I listened to the story this morning. By the time it was done I was blubbering like a child. Then the anger welled up. The South Dakota social welfare system, in the name of Progressive compassion, has uprooted children from loving homes for money. It’s compassion run amok.
It makes my blood boil to hear Progressives skillfully manipulate public opinion by telling America that anyone who has the temerity to question the root motives and the lavish spending is “hard, ruthless, and unfeeling toward others.”
A couple of weeks ago my brother’s wife sent us several photos of a recent family gathering. On the last page of the album there was a 1948 picture of my brother, sister and me that was taken while we were living at Prendergast Preventorium, a state funded facility in Mattapan. Friends who’ve seen it tell me I didn’t look very happy. I tell them I wasn’t, thanks to the Commonwealth of Massachusetts and Progressive politics.
My brother, sister, and I grew up inner city poor. Our father was a stereotypical Irish alcoholic. Our mother was an uneducated (she’d only completed third grade) immigrant from Newfoundland. When our father died from complications of tuberculosis and alcohol, our mother had a nervous breakdown. My brother, sister, and I were then defined as “wards of the state” and shipped to Prendergast by the Commonwealth.
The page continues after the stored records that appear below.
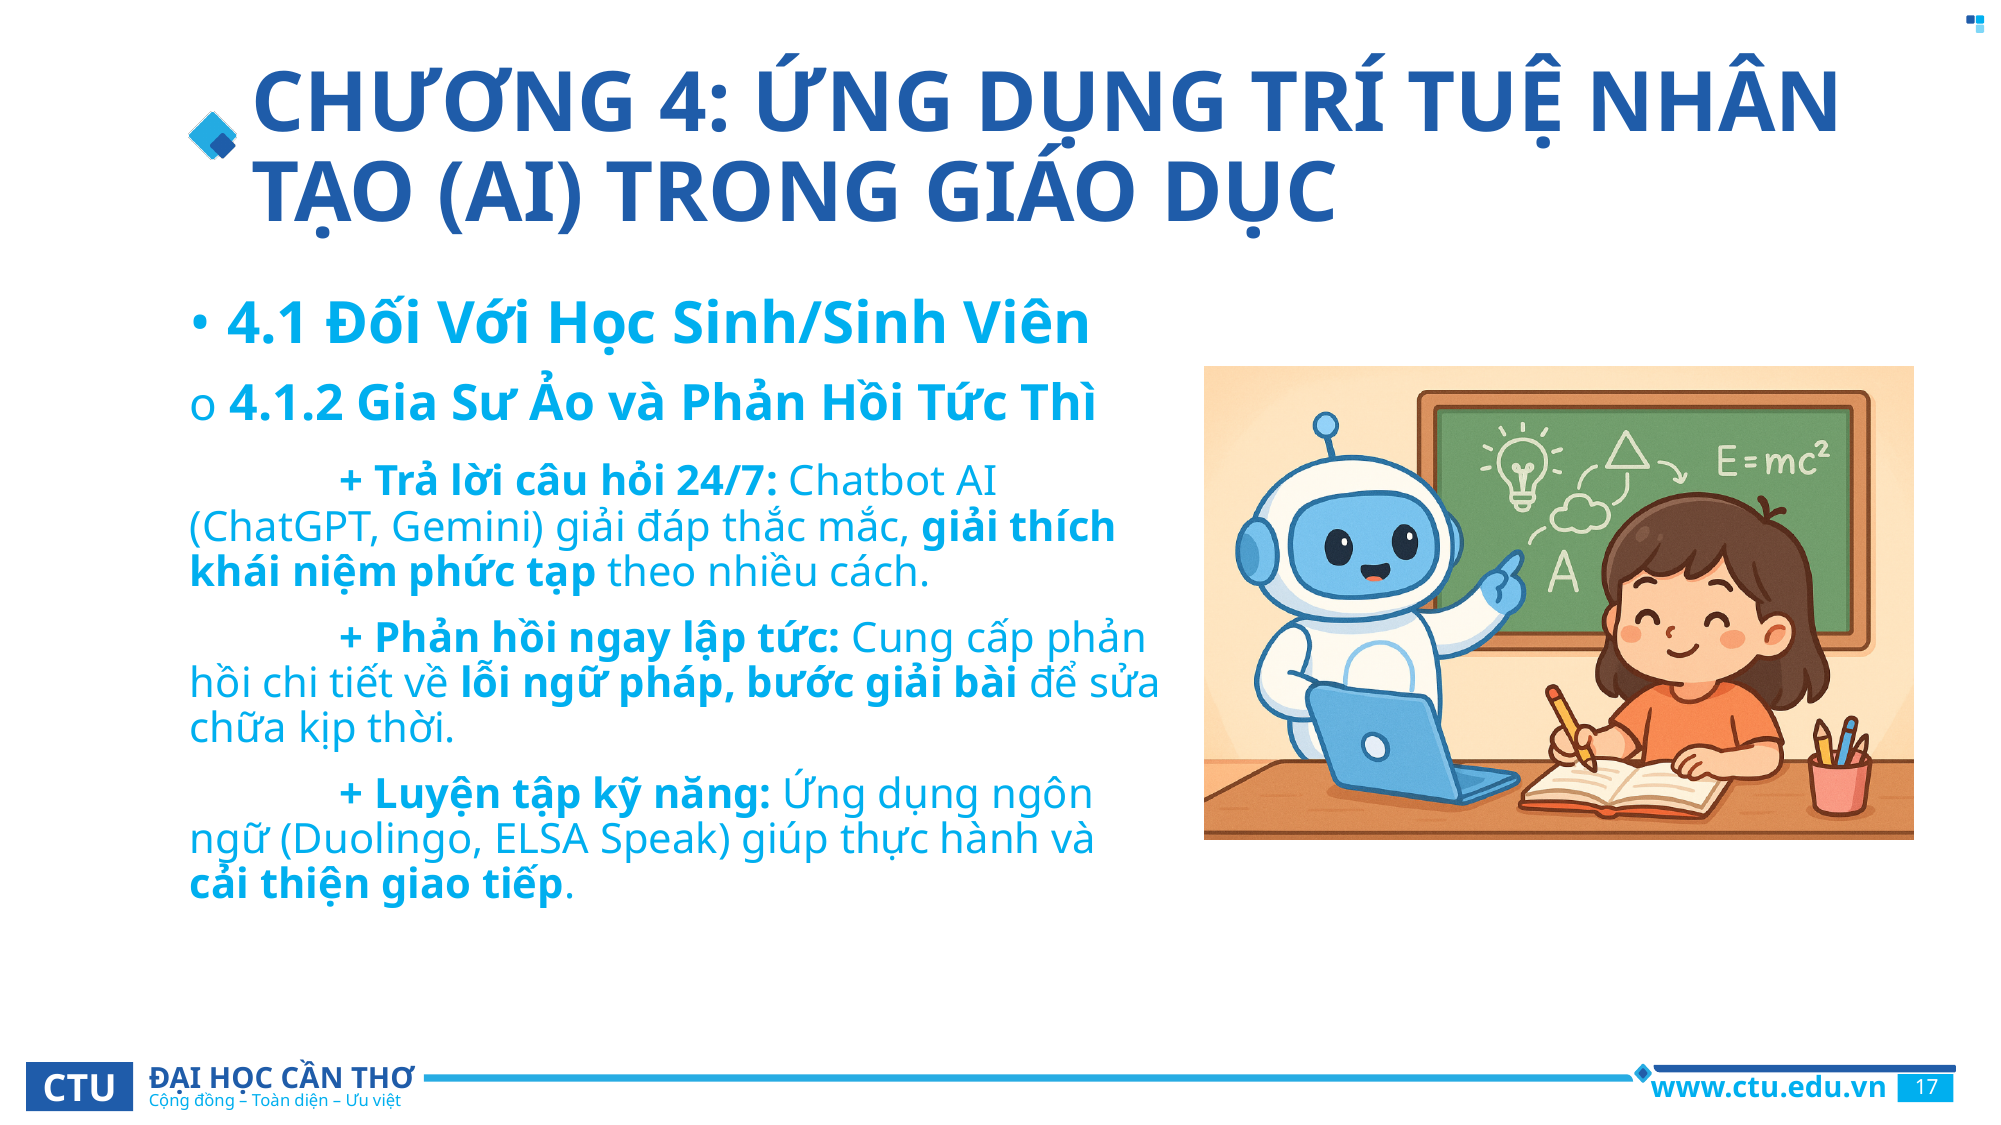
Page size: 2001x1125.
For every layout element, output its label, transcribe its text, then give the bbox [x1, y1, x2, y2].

subtitle • 4.1 Đối Với Học Sinh/Sinh Viên o 4.1.2 Gia Sư Ảo và Phản Hồi Tức Thì + Trả lời câu hỏi 24/7: Chatbot AI (ChatGPT, Gemini) giải đáp thắc mắc, giải thích khái niệm phức tạp theo nhiều cách. + Phản hồi ngay lập tức: Cung cấp phản hồi chi tiết về lỗi ngữ pháp, bước giải bài để sửa chữa kịp thời. + Luyện tập kỹ năng: Ứng dụng ngôn ngữ (Duolingo, ELSA Speak) giúp thực hành và cải thiện giao tiếp. [174, 285, 1180, 417]
title CHƯƠNG 4: ỨNG DỤNG TRÍ TUỆ NHÂN TẠO (AI) TRONG GIÁO DỤC [236, 14, 1883, 286]
picture [188, 111, 236, 160]
picture [1204, 366, 1914, 840]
While they were tinkering with us, our mother was institutionalized, pumped full of drugs and given shock treatments for a couple of years. It was the very best Progressive care Massachusetts could buy. She somehow survived. When she left the hospital she weighed 80 pounds. She was neurotic for the rest of her life.
I have a photo taken the day our mother left the hospital. I keep it as a reminder of the damage compassion run amok can inflict.
My mother fought desperately to escape the clutches of the state sponsored compassion. In the end it was her love for us, and not institutional compassion that saved her, and us.
My mother and I lived in a government housing project for several years after that. She would occasionally take me down to the welfare office for case review or a handout. I remember once hearing a couple of welfare workers whispering to one another. “Who’s that kid?” “That’s the Dillon kid. His dad died an alcoholic and his mother’s an uneducated dolt…Poor kid… We’re gonna’ need to take care of him for the rest of his life.” When I got old enough to legally work I tried to get a summer job cleaning up the housing project. I was told I didn’t qualify. The jobs were earmarked for college interns who needed to learn the ins and outs of poverty so they could later become professional caretakers of the indigent.
It was compassion run amok.

Thankfully, the military became my escape route. In 1965 I learned all about guns and butter. Thousands of us, many who had migrated from housing projects, got the guns. Progressives in ivory towers and universities got the butter in the form of grants to study poverty. It’s a fairly standard Progressive career path.